Nurit Erez, 40, who owns Shalom Pizza around the corner from the bakery with her husband, Guy, said she was not surprised that her friend returned to work so soon after being shot.

"I know she's a strong woman. . . . You gotta do what you gotta do."

Robert Bender, owner of the kosher R&R Produce and Fish market, in the shopping plaza across Haverford from Best Cake, said he's not surprised that Djordjevic has returned to work - with a gun.

"I think she's got a lot of nerve," said Bender, who's been in business 34 years. "She's brave and she's strong. A lot of people wouldn't be able to do that. I don't know if I'd be the one to carry a gun, but I don't blame her."

Finding and arresting the assailants has been hampered because Djordjevic did not see their faces and because they left little forensic evidence behind. Cameras on nearby businesses did not capture their images, said police Lt. John Walker of Southwest Detectives. He urged tipsters to call 215-686-TIPS.

"Any piece of information they have, as minor as they may think it is, is a piece of the puzzle we could use to solve this," said Walker, who added that the crime has touched investigators.

"It broke the hearts of my detectives, it broke my heart to see this happen to this lady who was just trying to do the right thing," he said. "After getting shot, she still wants to bake for the community. It's a phenomenal story. This lady deserves justice."

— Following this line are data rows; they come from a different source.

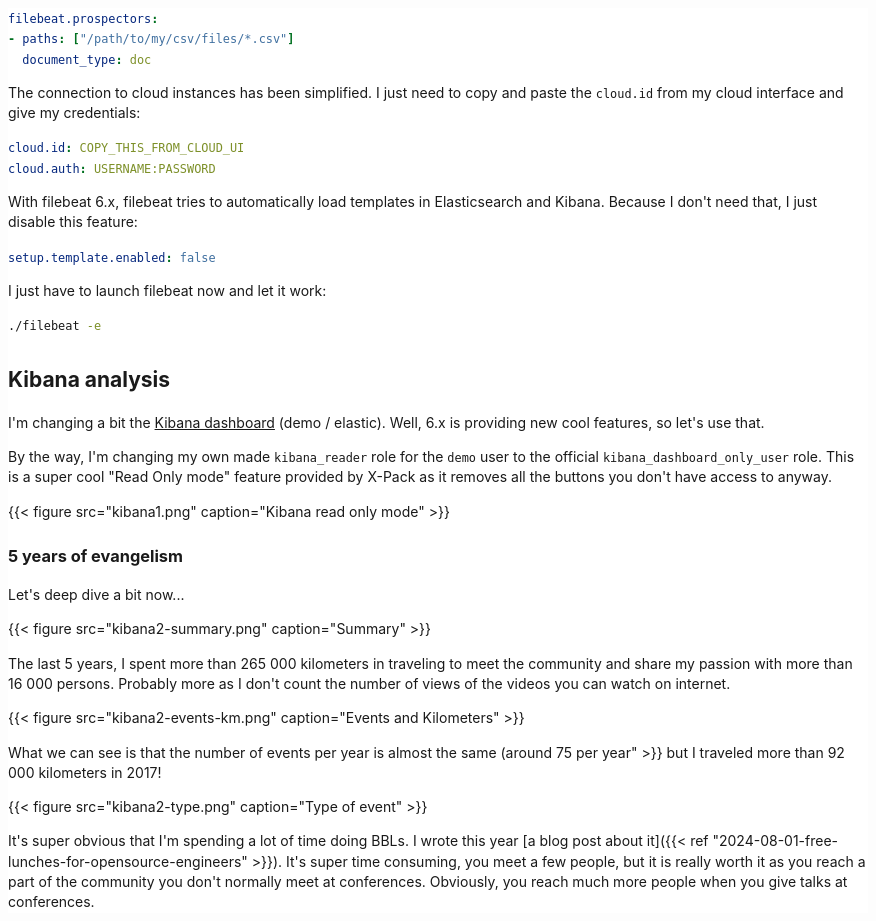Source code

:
 ```yml
filebeat.prospectors:
- paths: ["/path/to/my/csv/files/*.csv"]
  document_type: doc
```

The connection to cloud instances has been simplified. I just need to copy and paste the `cloud.id` from my cloud interface and give my credentials:

```yml
cloud.id: COPY_THIS_FROM_CLOUD_UI
cloud.auth: USERNAME:PASSWORD
```

With filebeat 6.x, filebeat tries to automatically load templates in Elasticsearch and Kibana. Because I don't need that, I just disable this feature:

```yml
setup.template.enabled: false
```

I just have to launch filebeat now and let it work:

```sh
./filebeat -e
```

## Kibana analysis

I'm changing a bit the [Kibana dashboard](https://73531b275dde9af18f03de55b5d02fca.us-east-1.aws.found.io:9243/app/kibana#/dashboard/Talks) (demo / elastic). Well, 6.x is providing new cool features, so let's use that.

By the way, I'm changing my own made `kibana_reader` role for the `demo` user to the official `kibana_dashboard_only_user` role.
This is a super cool "Read Only mode" feature provided by X-Pack as it removes all the buttons you don't have access to anyway.

{{< figure src="kibana1.png" caption="Kibana read only mode" >}}

### 5 years of evangelism

Let's deep dive a bit now...

{{< figure src="kibana2-summary.png" caption="Summary" >}}

The last 5 years, I spent more than 265 000 kilometers in traveling to meet the community and share my passion with more than 16 000 persons. Probably more as I don't count the number of views of the videos you can watch on internet.

{{< figure src="kibana2-events-km.png" caption="Events and Kilometers" >}}

What we can see is that the number of events per year is almost the same (around 75 per year" >}} but I traveled more than 92 000 kilometers in 2017!

{{< figure src="kibana2-type.png" caption="Type of event" >}}

It's super obvious that I'm spending a lot of time doing BBLs. I wrote this year [a blog post about it]({{< ref "2024-08-01-free-lunches-for-opensource-engineers" >}}). It's super time consuming, you meet a few people, but it is really worth it as you reach a part of the community you don't normally meet at conferences. Obviously, you reach much more people when you give talks at conferences.
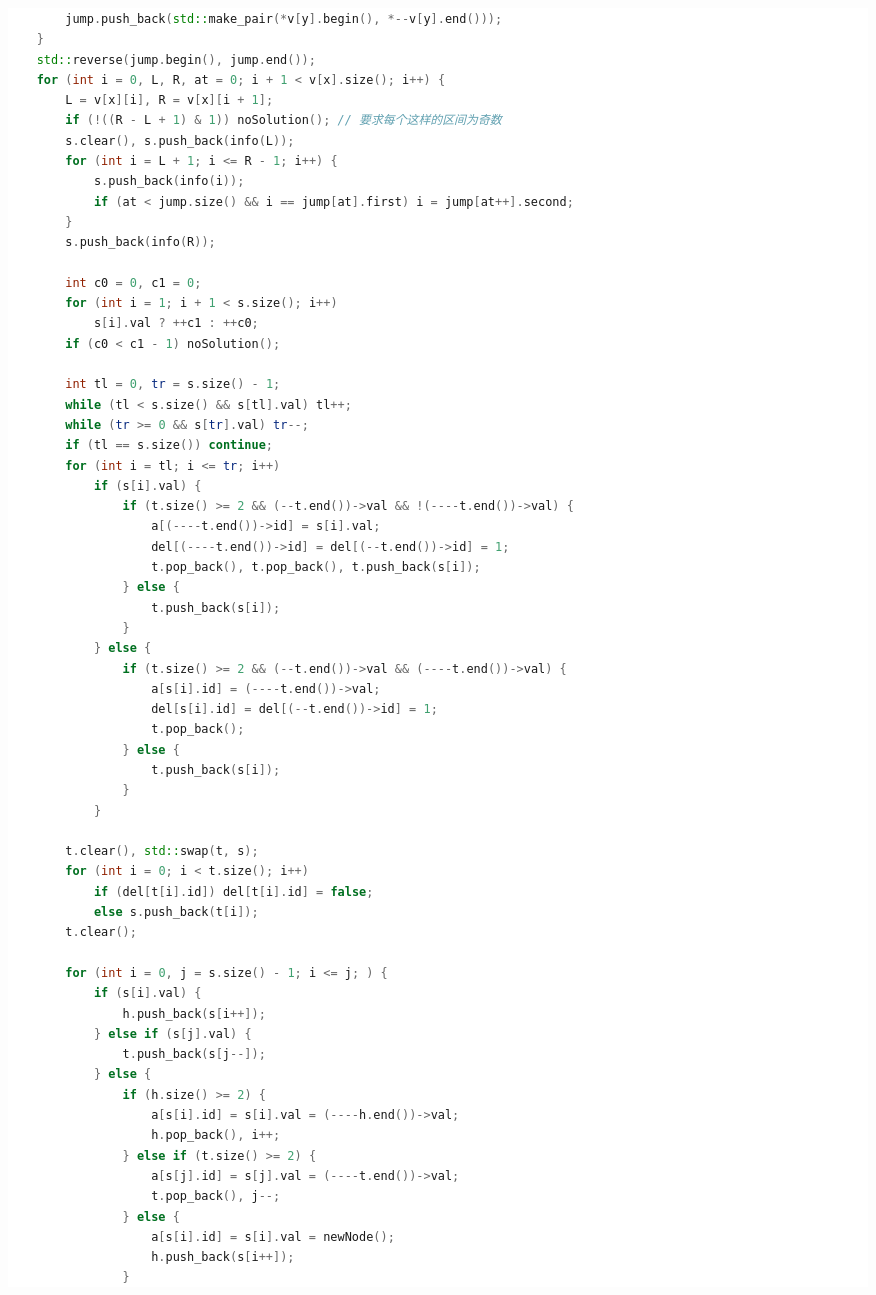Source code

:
 ```cpp
		jump.push_back(std::make_pair(*v[y].begin(), *--v[y].end()));
	}
	std::reverse(jump.begin(), jump.end());
	for (int i = 0, L, R, at = 0; i + 1 < v[x].size(); i++) {
		L = v[x][i], R = v[x][i + 1];
		if (!((R - L + 1) & 1)) noSolution(); // 要求每个这样的区间为奇数
		s.clear(), s.push_back(info(L));
		for (int i = L + 1; i <= R - 1; i++) {
			s.push_back(info(i));
			if (at < jump.size() && i == jump[at].first) i = jump[at++].second;
		}
		s.push_back(info(R));

		int c0 = 0, c1 = 0;
		for (int i = 1; i + 1 < s.size(); i++)
			s[i].val ? ++c1 : ++c0;
		if (c0 < c1 - 1) noSolution();

		int tl = 0, tr = s.size() - 1;
		while (tl < s.size() && s[tl].val) tl++;
		while (tr >= 0 && s[tr].val) tr--;
		if (tl == s.size()) continue;
		for (int i = tl; i <= tr; i++)
			if (s[i].val) {
				if (t.size() >= 2 && (--t.end())->val && !(----t.end())->val) {
					a[(----t.end())->id] = s[i].val;
					del[(----t.end())->id] = del[(--t.end())->id] = 1;
					t.pop_back(), t.pop_back(), t.push_back(s[i]);
				} else {
					t.push_back(s[i]);
				}
			} else {
				if (t.size() >= 2 && (--t.end())->val && (----t.end())->val) {
					a[s[i].id] = (----t.end())->val;
					del[s[i].id] = del[(--t.end())->id] = 1;
					t.pop_back();
				} else {
					t.push_back(s[i]);
				}
			}

		t.clear(), std::swap(t, s);
		for (int i = 0; i < t.size(); i++)
			if (del[t[i].id]) del[t[i].id] = false;
			else s.push_back(t[i]);
		t.clear();

		for (int i = 0, j = s.size() - 1; i <= j; ) {
			if (s[i].val) {
				h.push_back(s[i++]);
			} else if (s[j].val) {
				t.push_back(s[j--]);
			} else {
				if (h.size() >= 2) {
					a[s[i].id] = s[i].val = (----h.end())->val;
					h.pop_back(), i++;
				} else if (t.size() >= 2) {
					a[s[j].id] = s[j].val = (----t.end())->val;
					t.pop_back(), j--;
				} else {
					a[s[i].id] = s[i].val = newNode();
					h.push_back(s[i++]);
				}
```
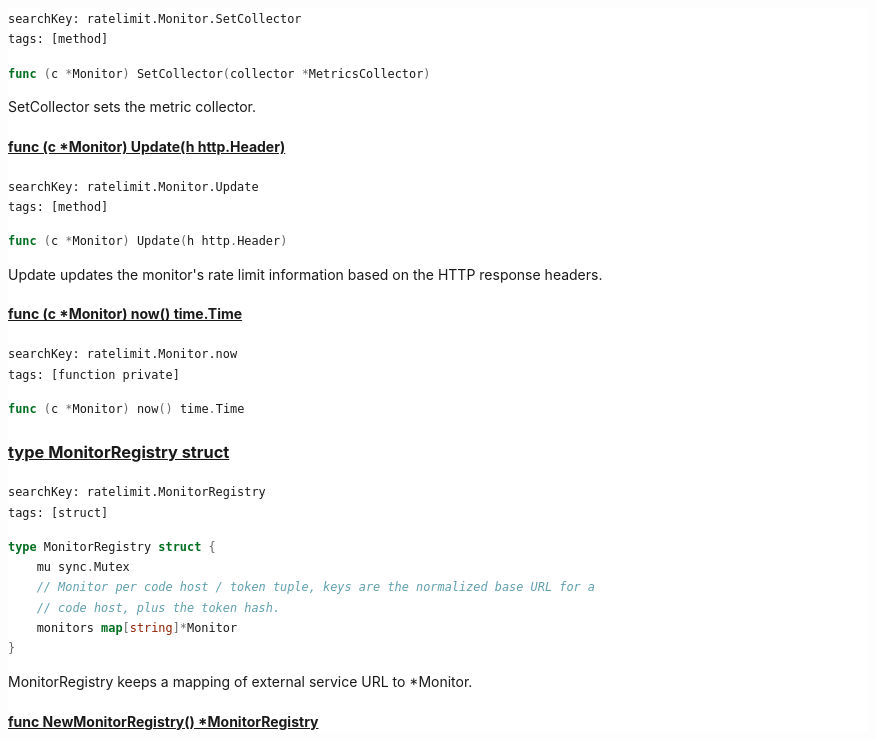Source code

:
 ```
searchKey: ratelimit.Monitor.SetCollector
tags: [method]
```

```Go
func (c *Monitor) SetCollector(collector *MetricsCollector)
```

SetCollector sets the metric collector. 

#### <a id="Monitor.Update" href="#Monitor.Update">func (c *Monitor) Update(h http.Header)</a>

```
searchKey: ratelimit.Monitor.Update
tags: [method]
```

```Go
func (c *Monitor) Update(h http.Header)
```

Update updates the monitor's rate limit information based on the HTTP response headers. 

#### <a id="Monitor.now" href="#Monitor.now">func (c *Monitor) now() time.Time</a>

```
searchKey: ratelimit.Monitor.now
tags: [function private]
```

```Go
func (c *Monitor) now() time.Time
```

### <a id="MonitorRegistry" href="#MonitorRegistry">type MonitorRegistry struct</a>

```
searchKey: ratelimit.MonitorRegistry
tags: [struct]
```

```Go
type MonitorRegistry struct {
	mu sync.Mutex
	// Monitor per code host / token tuple, keys are the normalized base URL for a
	// code host, plus the token hash.
	monitors map[string]*Monitor
}
```

MonitorRegistry keeps a mapping of external service URL to *Monitor. 

#### <a id="NewMonitorRegistry" href="#NewMonitorRegistry">func NewMonitorRegistry() *MonitorRegistry</a>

Djordjevic, who learned how to bake while working at Lipkin's Bakery in the Northeast for 15 years, said she tries not to think about the fact that the gunmen have not been caught. To do so would only be upsetting. But she has made changes.

In addition to arming herself, she has someone in the bakery with her at all times, has shortened her hours and is working on getting cameras installed out back and in the room where her life was almost taken.

She's planning for the long haul.

"I'm still young, I want to work," she said. "I want to pay off my mortgages, pay off my bills. I still have a long way to go, at least 62. And thank God, doctor says I'm healthy. I'm strong."